Two images from three different bodies of work - a project on the textures of Barcelona; the ruins and crumbled empire left in the former Soviet Republics; and illegal gold ninja mining in Mongolia, known as Ninja Mining.
The Barcelona images are part of a project entitled 'Barcelona ConTextural' where closeup shots are paired with the context in which they are found. You can see more of the images from that project here: http://andrewrowat.com/personal/barcelona_contextural-all.html#
The Central Asia images are from a project entitled 'Crumbled Empire', which looks at the living and working spaces of people in the former Soviet Republics.
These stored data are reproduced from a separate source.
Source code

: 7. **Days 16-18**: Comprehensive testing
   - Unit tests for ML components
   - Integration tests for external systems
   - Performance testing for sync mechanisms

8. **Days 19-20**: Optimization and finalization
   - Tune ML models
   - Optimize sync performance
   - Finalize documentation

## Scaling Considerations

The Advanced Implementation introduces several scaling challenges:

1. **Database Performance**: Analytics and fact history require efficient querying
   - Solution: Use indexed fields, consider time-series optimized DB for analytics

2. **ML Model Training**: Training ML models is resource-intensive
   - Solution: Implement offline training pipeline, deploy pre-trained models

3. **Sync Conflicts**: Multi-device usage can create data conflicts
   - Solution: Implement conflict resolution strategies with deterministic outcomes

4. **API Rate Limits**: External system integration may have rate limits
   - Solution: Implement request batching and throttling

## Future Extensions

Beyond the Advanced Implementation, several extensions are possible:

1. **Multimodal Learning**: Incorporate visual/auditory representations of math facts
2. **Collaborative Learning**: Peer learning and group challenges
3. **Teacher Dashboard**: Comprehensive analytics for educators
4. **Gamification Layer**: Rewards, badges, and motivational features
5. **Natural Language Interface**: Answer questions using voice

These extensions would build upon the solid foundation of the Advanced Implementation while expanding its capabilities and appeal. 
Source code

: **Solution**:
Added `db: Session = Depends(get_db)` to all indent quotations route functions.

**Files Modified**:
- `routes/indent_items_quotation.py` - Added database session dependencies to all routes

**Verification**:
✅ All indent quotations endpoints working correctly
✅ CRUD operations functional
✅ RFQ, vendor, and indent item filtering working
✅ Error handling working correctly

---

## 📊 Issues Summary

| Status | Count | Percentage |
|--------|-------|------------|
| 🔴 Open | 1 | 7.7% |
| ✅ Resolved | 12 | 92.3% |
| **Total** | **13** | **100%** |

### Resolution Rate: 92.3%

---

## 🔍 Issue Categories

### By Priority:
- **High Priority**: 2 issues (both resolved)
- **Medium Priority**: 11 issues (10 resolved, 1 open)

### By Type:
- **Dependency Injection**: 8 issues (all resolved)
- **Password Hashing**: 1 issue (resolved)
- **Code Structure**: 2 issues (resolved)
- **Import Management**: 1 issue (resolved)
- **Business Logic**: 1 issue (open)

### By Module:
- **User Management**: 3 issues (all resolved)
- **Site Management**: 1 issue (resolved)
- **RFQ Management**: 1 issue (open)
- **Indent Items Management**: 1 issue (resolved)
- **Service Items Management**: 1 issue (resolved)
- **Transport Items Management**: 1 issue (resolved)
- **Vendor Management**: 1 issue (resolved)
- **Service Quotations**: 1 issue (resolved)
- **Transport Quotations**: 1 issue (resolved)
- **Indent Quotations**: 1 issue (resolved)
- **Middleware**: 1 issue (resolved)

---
You can see more of those images here: http://andrewrowat.com/personal/crumbled_empire-all.html
Both Barcelona ConTextural and Crumbled Empire were exhibited at the Elaine Fleck Gallery in Toronto, Canada.
The Mongolia Ninja Mining work was part of a project documenting the illegal gold mining that is taking place on the Siberian border within Mongolia in the heartland of the Tsaatan People (the nomadic Reindeer People). It is Jack London's 'Call of the Wild' as people come from all over the country in hopes of striking it rich. The New York Times Magazine ran images from this series.
Andrew Rowat was determined not to be a photographer. So much so that on his 16th birthday he made it very clear to his parents that under no circumstances was he to be given a camera, like his older brother and sister. Of course he was given a Pentax K1000.
Fast forward to the University of British Columbia in Vancouver and Andrew continued his quest to absolutely not become a photographer. He started in the Theatre Programme, and then changed into Commerce, before finally performing the seldom attempted Arts-to-Science switch, graduating with a degree in Marine Biology. Naturally.
During university Andrew was heavily involved with the Photo Society on campus and lost many hours and weekends to developing film and crafting prints in the club’s darkroom.
Upon graduation Andrew doggedly pursued his don’t-be-a-photographer maxim by completing a one-year course in web design & multimedia. Ironically, given that skill set, it would be a very long time before Andrew actually updated his website.
The logical next stop in Andrew’s journey was China where he would decamp for the next 7 years. And the logical question here is of course, why?
To go work for a State-owned Chinese carpet company of course. Chief responsibility? Naming carpets.
Carpets aside, it was in China that Andrew finally succumbed to his passion – photography.
He made regular trips to New York and London and editorial and commercial commissions started to pile up on each other. He was honoured with a PDN30 award, an award that recognizes the top 30 up-and-coming photographers worldwide; as well as awards from the Magenta Foundation, Px3, and the APA.
Today Andrew can count the world’s leading publications as clients, and he splits his time between New York City and Shanghai.
His portraits have appeared in Vanity Fair and The New Yorker, his travel work regularly appears in Conde Nast Traveler and Travel + Leisure, and his architecture and lifestyle work finds its way into the pages of Wallpaper, Monocle, and Dwell. His profile features have appeared in Esquire, and GQ.
His Shanghainese is nothing to write home about but his Mandarin can certainly get him into trouble, and occasionally out of it. And his French always gets him into trouble.
Andrew's fine art is represented by the Elaine Fleck Gallery in Toronto.